**WHAT IS EXPECTED:**
Would you print all of the entries exactly, please, but without their pictures?

**PROVIDED DATA:**
■ ■ ■
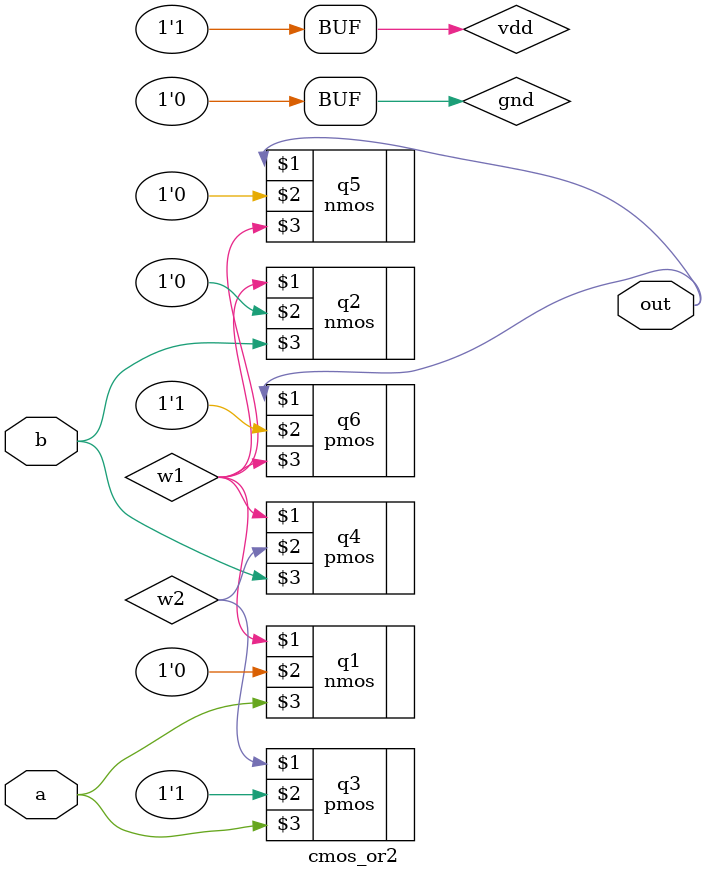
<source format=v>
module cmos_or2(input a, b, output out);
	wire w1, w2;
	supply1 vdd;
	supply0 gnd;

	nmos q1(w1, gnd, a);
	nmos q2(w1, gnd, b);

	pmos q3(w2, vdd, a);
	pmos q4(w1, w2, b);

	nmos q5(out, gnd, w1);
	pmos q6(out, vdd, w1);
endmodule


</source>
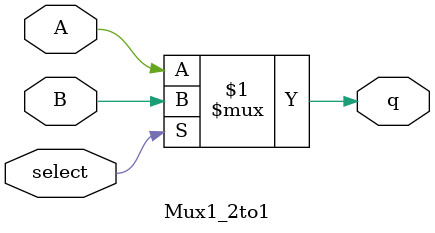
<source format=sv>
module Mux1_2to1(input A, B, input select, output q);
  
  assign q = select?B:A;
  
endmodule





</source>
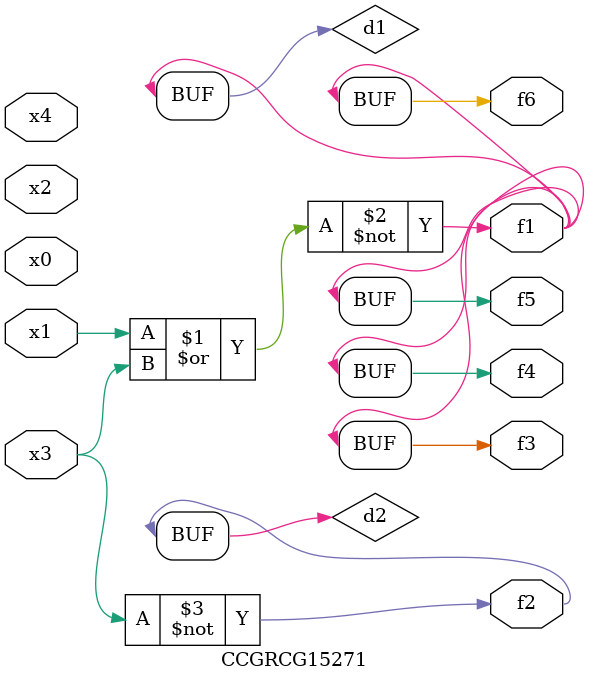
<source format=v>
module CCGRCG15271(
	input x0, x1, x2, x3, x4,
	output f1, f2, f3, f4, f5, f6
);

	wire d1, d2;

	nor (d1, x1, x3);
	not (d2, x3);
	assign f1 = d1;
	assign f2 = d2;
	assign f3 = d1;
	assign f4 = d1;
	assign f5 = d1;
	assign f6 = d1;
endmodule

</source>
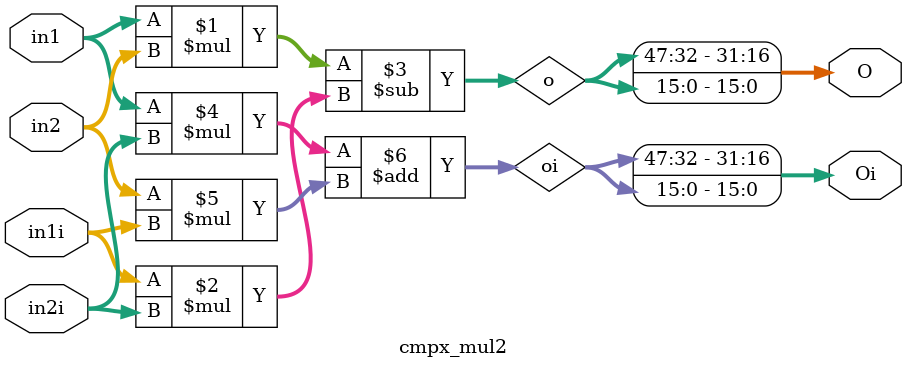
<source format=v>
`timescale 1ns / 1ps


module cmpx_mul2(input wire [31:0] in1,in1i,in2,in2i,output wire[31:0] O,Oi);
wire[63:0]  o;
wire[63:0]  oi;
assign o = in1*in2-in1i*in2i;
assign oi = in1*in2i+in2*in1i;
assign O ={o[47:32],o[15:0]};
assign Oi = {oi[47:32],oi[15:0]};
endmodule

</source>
■ ■ ■
**RESPONSE:**
<source format=v>
module cmos_or2(input a, b, output out);
	wire w1, w2;
	supply1 vdd;
	supply0 gnd;

	nmos q1(w1, gnd, a);
	nmos q2(w1, gnd, b);

	pmos q3(w2, vdd, a);
	pmos q4(w1, w2, b);

	nmos q5(out, gnd, w1);
	pmos q6(out, vdd, w1);
endmodule


</source>
<source format=sv>
module Mux1_2to1(input A, B, input select, output q);
  
  assign q = select?B:A;
  
endmodule





</source>
<source format=v>
module CCGRCG15271(
	input x0, x1, x2, x3, x4,
	output f1, f2, f3, f4, f5, f6
);

	wire d1, d2;

	nor (d1, x1, x3);
	not (d2, x3);
	assign f1 = d1;
	assign f2 = d2;
	assign f3 = d1;
	assign f4 = d1;
	assign f5 = d1;
	assign f6 = d1;
endmodule

</source>
<source format=v>
`timescale 1ns / 1ps


module cmpx_mul2(input wire [31:0] in1,in1i,in2,in2i,output wire[31:0] O,Oi);
wire[63:0]  o;
wire[63:0]  oi;
assign o = in1*in2-in1i*in2i;
assign oi = in1*in2i+in2*in1i;
assign O ={o[47:32],o[15:0]};
assign Oi = {oi[47:32],oi[15:0]};
endmodule

</source>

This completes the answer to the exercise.